Work item
You are asked to filter the data below and copy every line holding "pixels".

Supplied material
○ ○ ○ ○
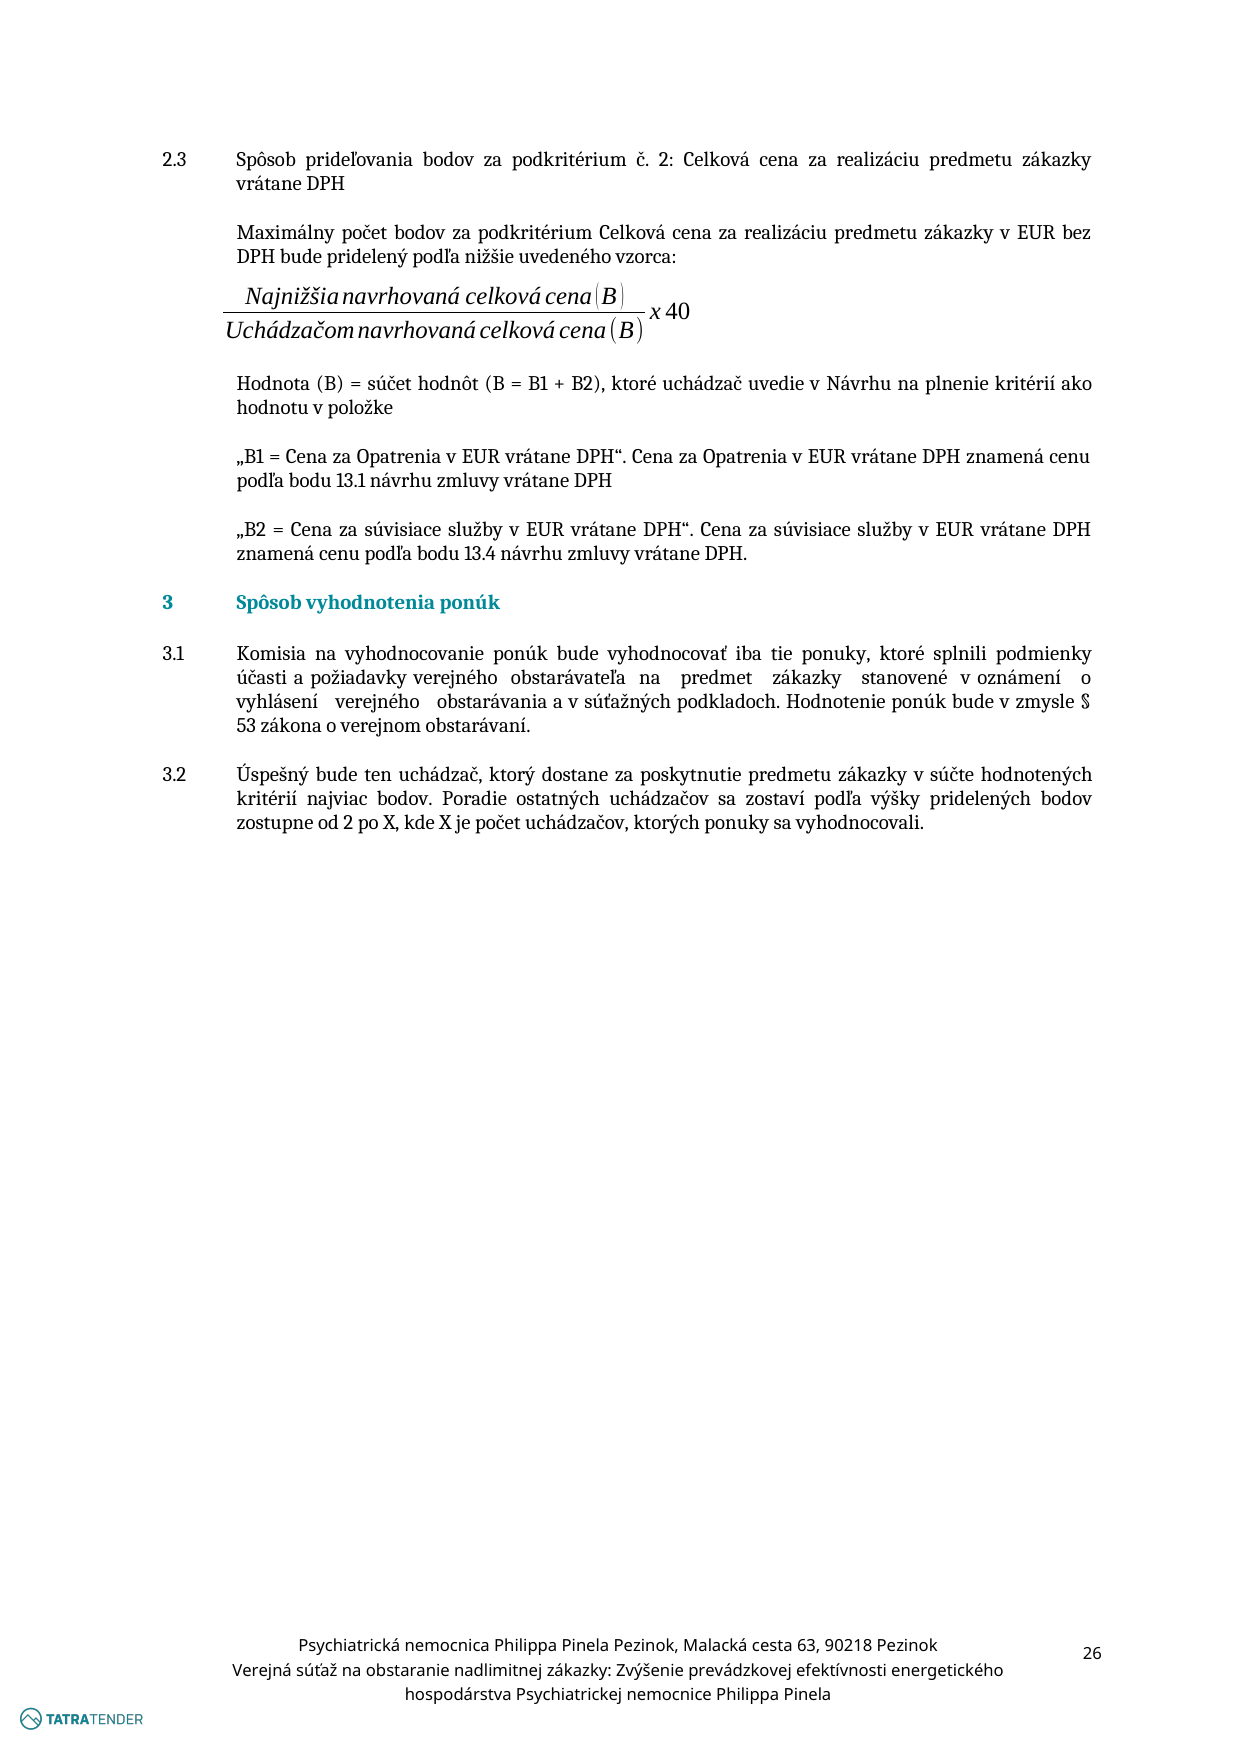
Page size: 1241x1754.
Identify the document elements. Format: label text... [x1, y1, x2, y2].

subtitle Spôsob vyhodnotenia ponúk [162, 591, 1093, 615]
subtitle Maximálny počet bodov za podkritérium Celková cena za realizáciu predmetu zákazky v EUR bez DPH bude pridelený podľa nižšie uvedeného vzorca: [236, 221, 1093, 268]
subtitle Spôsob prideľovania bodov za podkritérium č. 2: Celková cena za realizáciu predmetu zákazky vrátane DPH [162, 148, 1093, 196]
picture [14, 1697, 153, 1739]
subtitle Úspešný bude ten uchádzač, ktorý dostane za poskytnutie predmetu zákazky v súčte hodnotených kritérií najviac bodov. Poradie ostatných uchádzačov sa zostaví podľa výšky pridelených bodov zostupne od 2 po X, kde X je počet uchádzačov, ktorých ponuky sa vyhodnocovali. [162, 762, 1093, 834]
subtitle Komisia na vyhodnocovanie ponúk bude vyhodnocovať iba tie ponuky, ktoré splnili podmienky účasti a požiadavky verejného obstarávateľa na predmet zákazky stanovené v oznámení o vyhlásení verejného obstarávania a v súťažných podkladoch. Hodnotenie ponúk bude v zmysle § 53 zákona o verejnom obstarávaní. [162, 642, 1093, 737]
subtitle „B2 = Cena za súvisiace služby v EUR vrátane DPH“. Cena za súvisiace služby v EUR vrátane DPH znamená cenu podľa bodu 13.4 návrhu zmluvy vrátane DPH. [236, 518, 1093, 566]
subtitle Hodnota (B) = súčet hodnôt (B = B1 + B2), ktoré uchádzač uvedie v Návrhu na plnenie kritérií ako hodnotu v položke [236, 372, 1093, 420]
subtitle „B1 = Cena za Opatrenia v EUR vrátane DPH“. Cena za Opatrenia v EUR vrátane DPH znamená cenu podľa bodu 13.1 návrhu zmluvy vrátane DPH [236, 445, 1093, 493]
○ ○ ○ ○
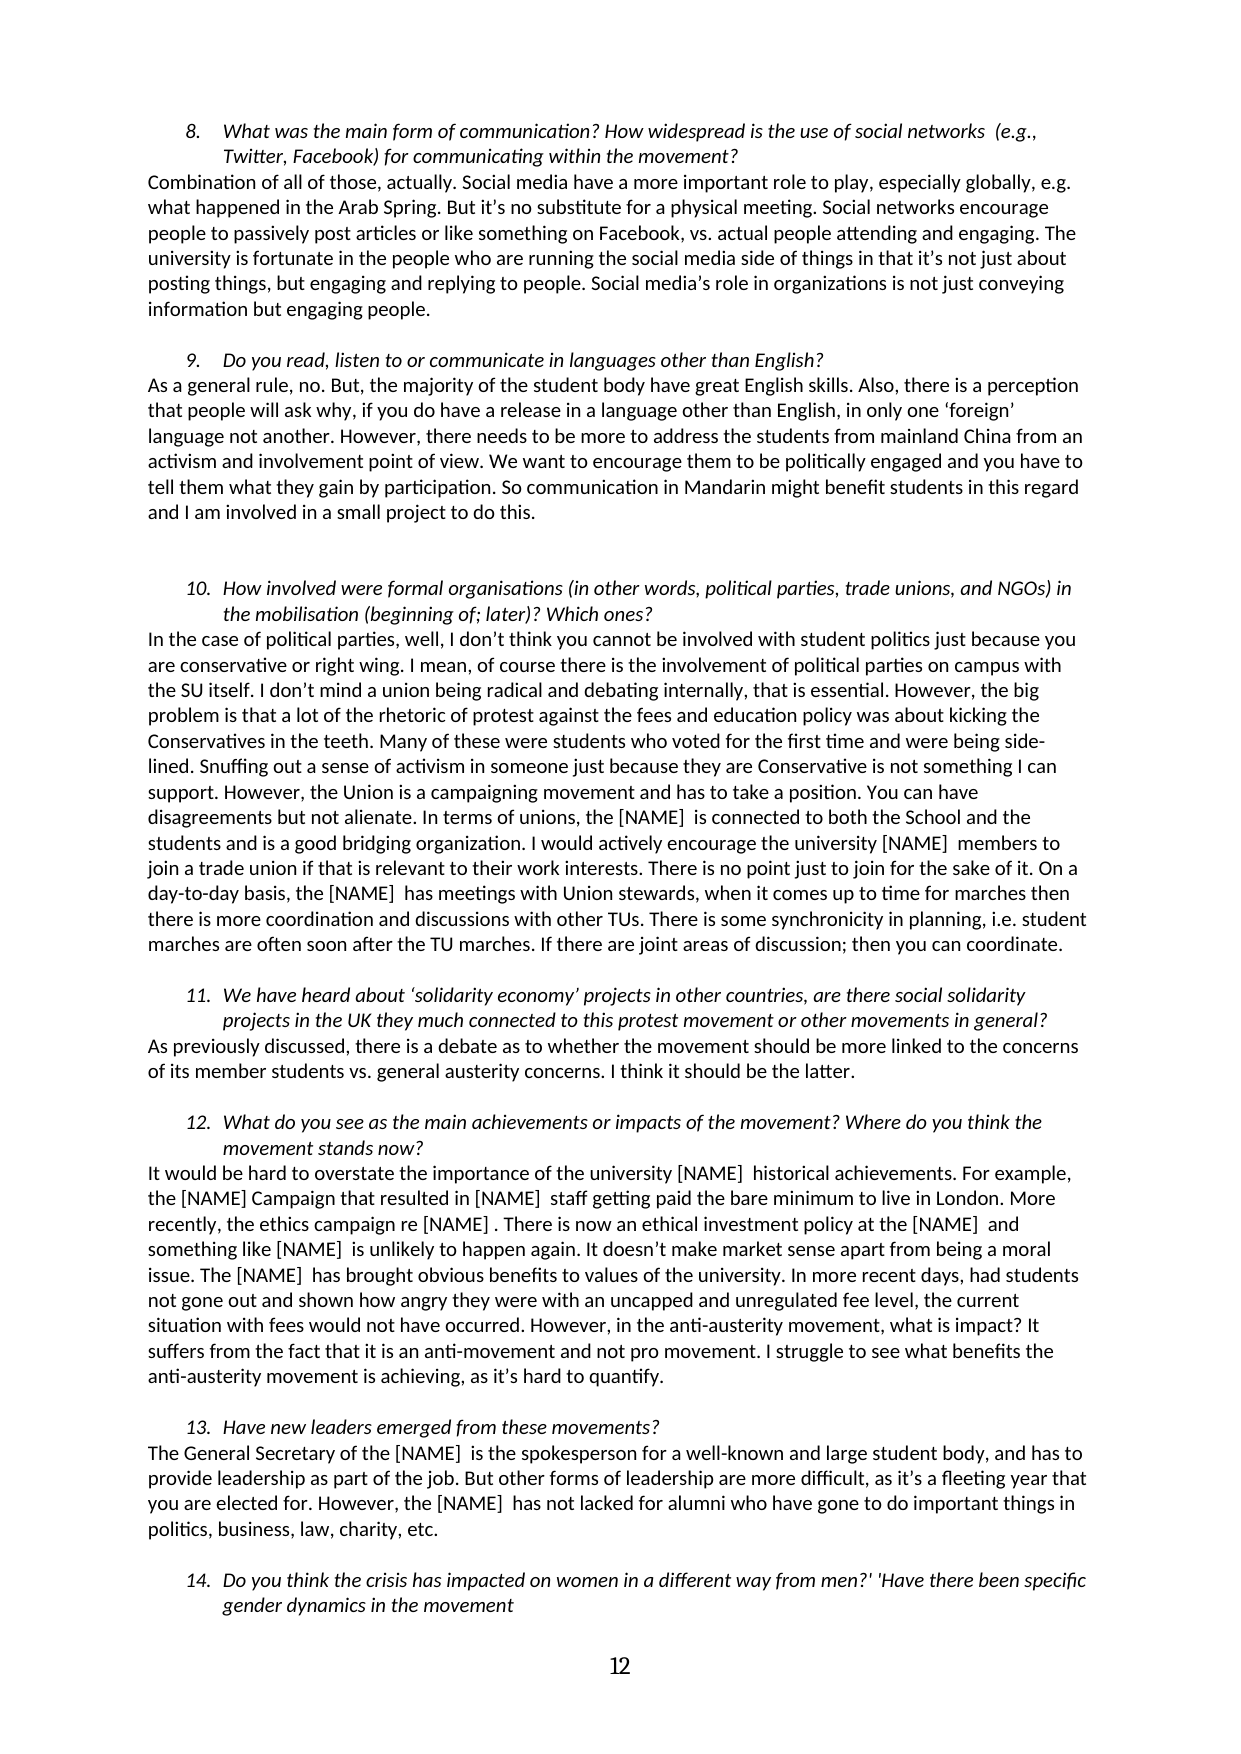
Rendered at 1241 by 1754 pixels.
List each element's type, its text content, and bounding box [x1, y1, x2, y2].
○ ○ ○ ○
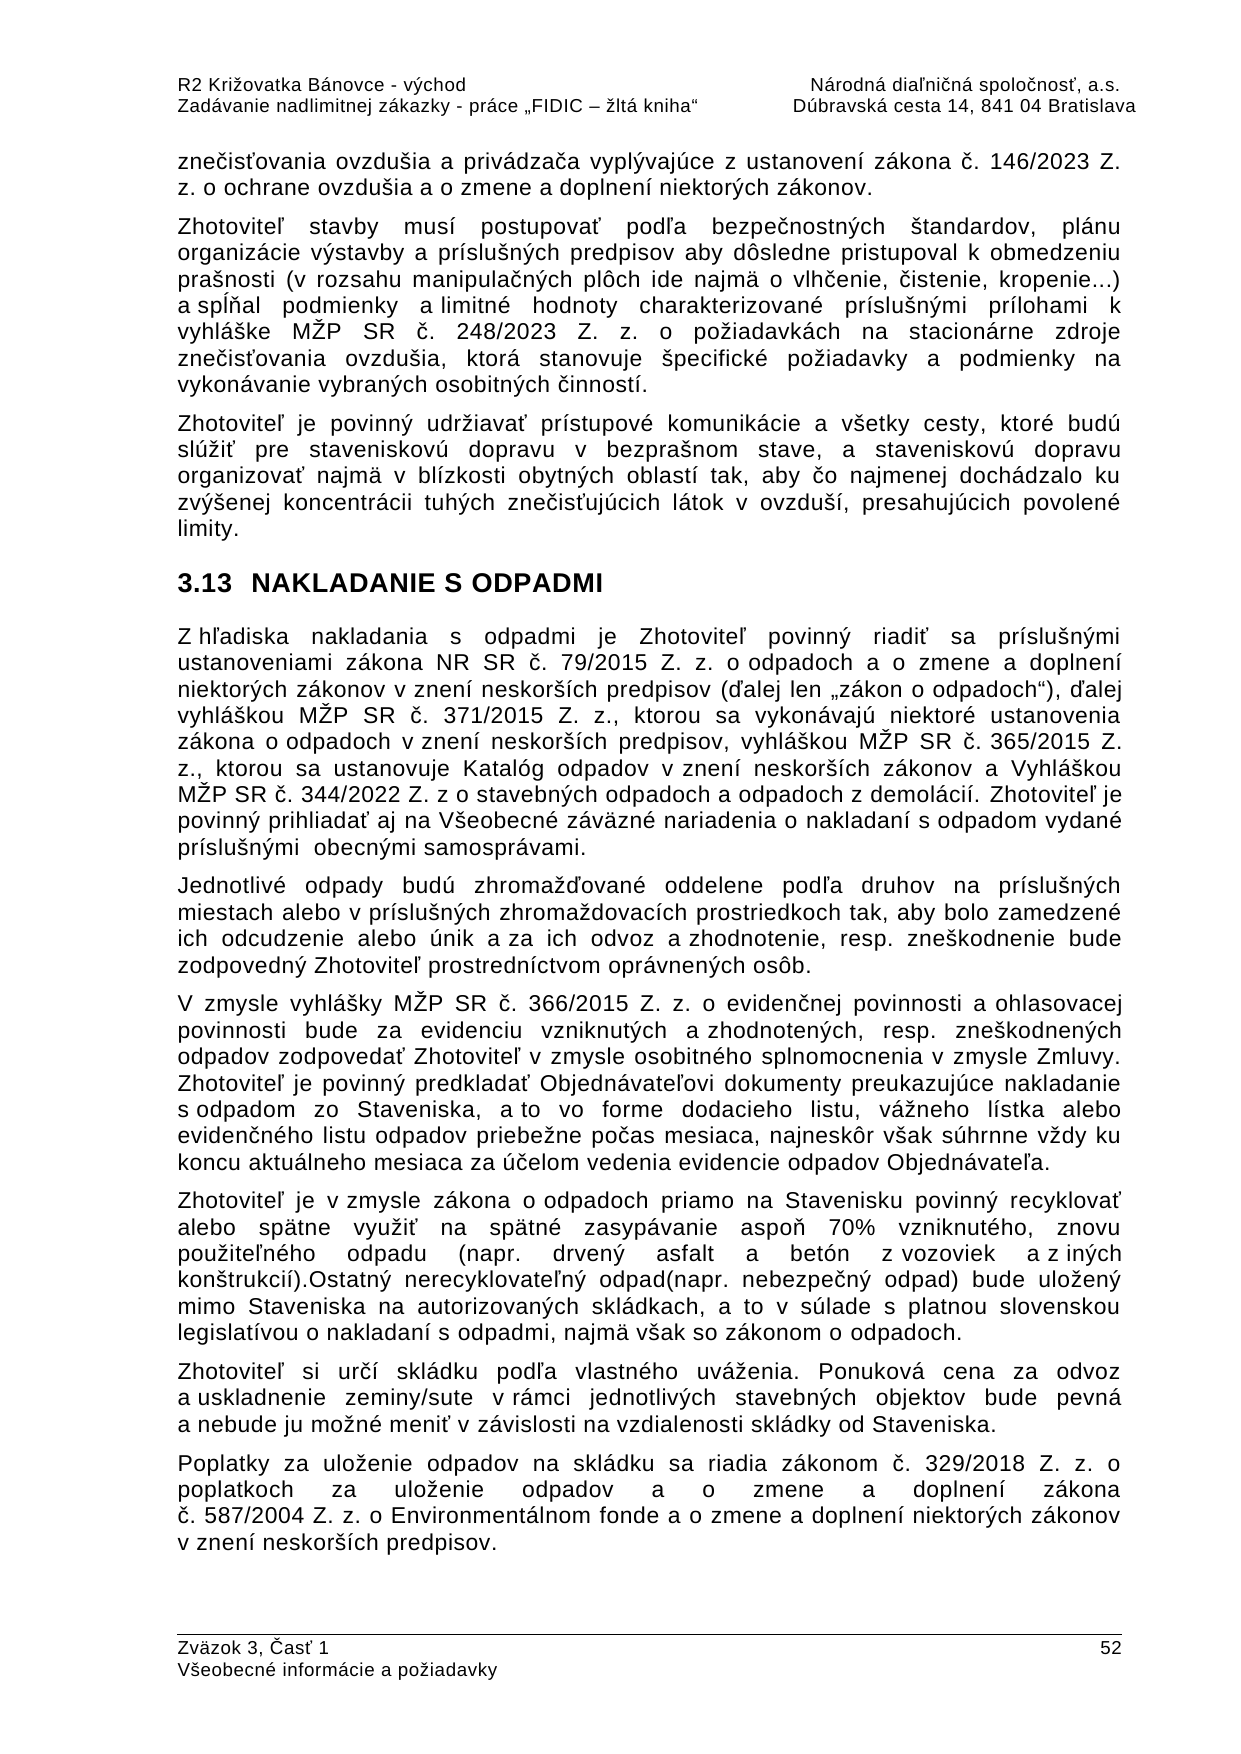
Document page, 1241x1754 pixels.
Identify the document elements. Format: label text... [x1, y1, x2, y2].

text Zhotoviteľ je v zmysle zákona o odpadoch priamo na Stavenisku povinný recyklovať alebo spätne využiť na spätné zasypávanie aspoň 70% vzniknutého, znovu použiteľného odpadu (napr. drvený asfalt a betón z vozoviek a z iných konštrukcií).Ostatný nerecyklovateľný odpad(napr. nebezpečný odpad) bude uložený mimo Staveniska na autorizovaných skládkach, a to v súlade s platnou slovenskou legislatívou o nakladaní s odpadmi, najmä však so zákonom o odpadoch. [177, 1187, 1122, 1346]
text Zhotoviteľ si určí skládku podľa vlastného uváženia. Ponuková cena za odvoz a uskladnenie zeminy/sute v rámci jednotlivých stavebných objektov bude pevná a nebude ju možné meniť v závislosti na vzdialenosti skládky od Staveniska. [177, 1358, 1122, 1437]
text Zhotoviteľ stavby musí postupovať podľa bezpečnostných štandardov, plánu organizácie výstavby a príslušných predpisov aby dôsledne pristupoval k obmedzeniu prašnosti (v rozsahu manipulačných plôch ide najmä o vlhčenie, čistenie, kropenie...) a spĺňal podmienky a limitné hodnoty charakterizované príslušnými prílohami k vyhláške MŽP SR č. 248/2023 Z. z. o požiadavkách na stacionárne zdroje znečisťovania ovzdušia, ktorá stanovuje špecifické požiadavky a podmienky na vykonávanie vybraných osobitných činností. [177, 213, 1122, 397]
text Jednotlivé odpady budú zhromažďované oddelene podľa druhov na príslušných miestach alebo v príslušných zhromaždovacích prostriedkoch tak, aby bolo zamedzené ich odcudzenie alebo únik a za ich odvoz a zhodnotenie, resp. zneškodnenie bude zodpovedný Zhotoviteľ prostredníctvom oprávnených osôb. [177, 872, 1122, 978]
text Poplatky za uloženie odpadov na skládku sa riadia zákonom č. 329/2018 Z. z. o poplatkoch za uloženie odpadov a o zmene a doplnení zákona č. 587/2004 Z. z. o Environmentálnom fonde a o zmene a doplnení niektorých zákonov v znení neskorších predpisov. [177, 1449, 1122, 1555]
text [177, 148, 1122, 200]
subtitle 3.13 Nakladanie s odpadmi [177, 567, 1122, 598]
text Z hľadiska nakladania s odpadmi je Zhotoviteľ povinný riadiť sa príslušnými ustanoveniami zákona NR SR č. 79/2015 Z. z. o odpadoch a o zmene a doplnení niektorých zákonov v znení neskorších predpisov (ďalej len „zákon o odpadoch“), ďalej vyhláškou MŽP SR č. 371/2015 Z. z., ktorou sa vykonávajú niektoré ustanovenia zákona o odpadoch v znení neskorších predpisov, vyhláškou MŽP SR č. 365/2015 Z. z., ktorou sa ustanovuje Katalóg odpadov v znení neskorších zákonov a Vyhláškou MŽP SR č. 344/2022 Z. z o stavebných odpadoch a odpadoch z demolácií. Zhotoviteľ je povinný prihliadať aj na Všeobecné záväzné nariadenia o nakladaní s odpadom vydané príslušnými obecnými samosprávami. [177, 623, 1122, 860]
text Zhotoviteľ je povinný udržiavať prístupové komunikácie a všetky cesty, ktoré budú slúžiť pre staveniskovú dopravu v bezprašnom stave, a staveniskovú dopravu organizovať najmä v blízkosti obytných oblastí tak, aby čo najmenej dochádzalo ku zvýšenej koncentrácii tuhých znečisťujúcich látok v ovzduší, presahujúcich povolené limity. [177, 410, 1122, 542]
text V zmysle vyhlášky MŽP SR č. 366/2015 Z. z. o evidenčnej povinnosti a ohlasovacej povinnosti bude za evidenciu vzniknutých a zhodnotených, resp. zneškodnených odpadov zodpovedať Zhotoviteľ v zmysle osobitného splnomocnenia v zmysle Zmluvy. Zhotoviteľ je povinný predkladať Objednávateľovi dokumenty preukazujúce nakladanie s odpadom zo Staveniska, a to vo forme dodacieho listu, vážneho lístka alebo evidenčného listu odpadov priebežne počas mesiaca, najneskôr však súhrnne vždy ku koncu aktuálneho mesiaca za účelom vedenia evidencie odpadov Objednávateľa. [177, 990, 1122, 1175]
○ ○ ○ ○
Finished exercise
Rendered at 1241 by 1754 pixels.
Document page, 1241x1754 pixels.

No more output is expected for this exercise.